§ TASK OBJECTIVE: Leave out the pictures and repeat the entries below verbatim.
[EXTRACTED INFORMATION Boundary: Start]
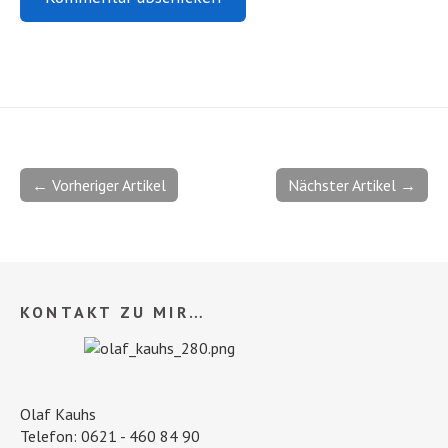
← Vorheriger Artikel
Nächster Artikel →
KONTAKT ZU MIR…
Olaf Kauhs
Telefon: 0621 - 460 84 90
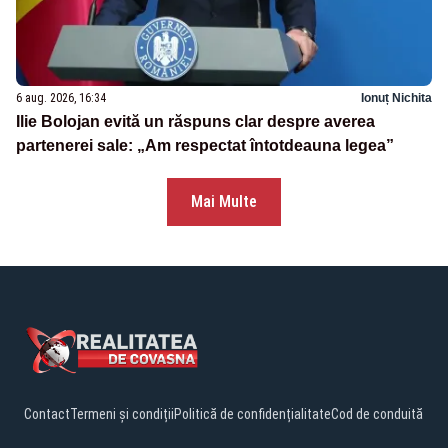
6 aug. 2026, 16:34
Ionuț Nichita
Ilie Bolojan evită un răspuns clar despre averea
partenerei sale: „Am respectat întotdeauna legea”
Mai Multe
Contact
Termeni și condiții
Politică de confidențialitate
Cod de conduită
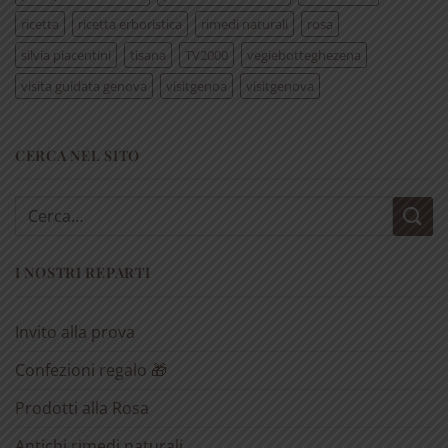
ricetta
ricetta erboristica
rimedi naturali
rosa
silvia piacentini
tisana
TV2000
vegiebotteghezena
visita guidata genova
visitgenoa
visitgenova
CERCA NEL SITO
Cerca:
I NOSTRI REPARTI
Invito alla prova
Confezioni regalo 🎁
Prodotti alla Rosa
Antichi rimedi naturali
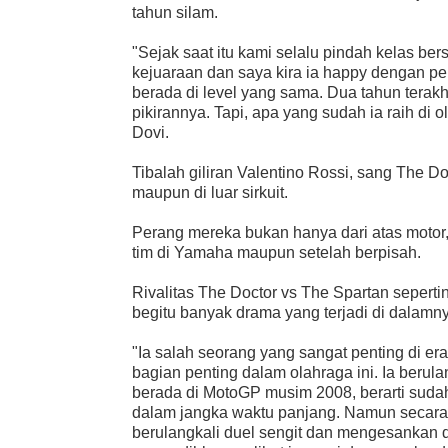
tahun silam.
"Sejak saat itu kami selalu pindah kelas b
kejuaraan dan saya kira ia happy dengan per
berada di level yang sama. Dua tahun tera
pikirannya. Tapi, apa yang sudah ia raih di 
Dovi.
Tibalah giliran Valentino Rossi, sang The D
maupun di luar sirkuit.
Perang mereka bukan hanya dari atas motor, 
tim di Yamaha maupun setelah berpisah.
Rivalitas The Doctor vs The Spartan sepert
begitu banyak drama yang terjadi di dalamn
"Ia salah seorang yang sangat penting di er
bagian penting dalam olahraga ini. Ia ber
berada di MotoGP musim 2008, berarti sudah l
dalam jangka waktu panjang. Namun secara pr
berulangkali duel sengit dan mengesankan di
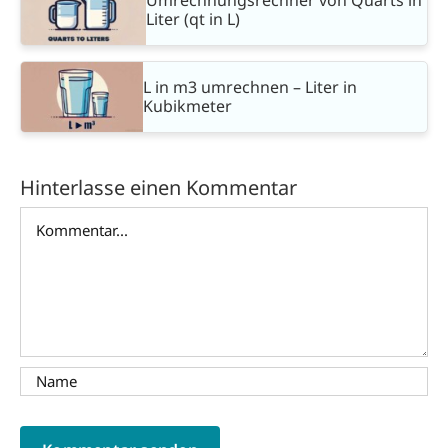
Liter (qt in L)
L in m3 umrechnen – Liter in
Kubikmeter
Hinterlasse einen Kommentar
Kommentar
[EXTRACTED INFORMATION Boundary: End]
§ ANSWER SECTION:
← Vorheriger Artikel
Nächster Artikel →
KONTAKT ZU MIR…
Olaf Kauhs
Telefon: 0621 - 460 84 90
6 aug. 2026, 16:34
Ionuț Nichita
Ilie Bolojan evită un răspuns clar despre averea
partenerei sale: „Am respectat întotdeauna legea”
Mai Multe
Contact
Termeni și condiții
Politică de confidențialitate
Cod de conduită
ricetta
ricetta erboristica
rimedi naturali
rosa
silvia piacentini
tisana
TV2000
vegiebotteghezena
visita guidata genova
visitgenoa
visitgenova
CERCA NEL SITO
Cerca:
I NOSTRI REPARTI
Invito alla prova
Confezioni regalo 🎁
Prodotti alla Rosa
Antichi rimedi naturali
tahun silam.
"Sejak saat itu kami selalu pindah kelas b
kejuaraan dan saya kira ia happy dengan per
berada di level yang sama. Dua tahun tera
pikirannya. Tapi, apa yang sudah ia raih di 
Dovi.
Tibalah giliran Valentino Rossi, sang The D
maupun di luar sirkuit.
Perang mereka bukan hanya dari atas motor, 
tim di Yamaha maupun setelah berpisah.
Rivalitas The Doctor vs The Spartan sepert
begitu banyak drama yang terjadi di dalamn
"Ia salah seorang yang sangat penting di er
bagian penting dalam olahraga ini. Ia ber
berada di MotoGP musim 2008, berarti sudah l
dalam jangka waktu panjang. Namun secara pr
berulangkali duel sengit dan mengesankan di
Liter (qt in L)
L in m3 umrechnen – Liter in
Kubikmeter
Hinterlasse einen Kommentar
Kommentar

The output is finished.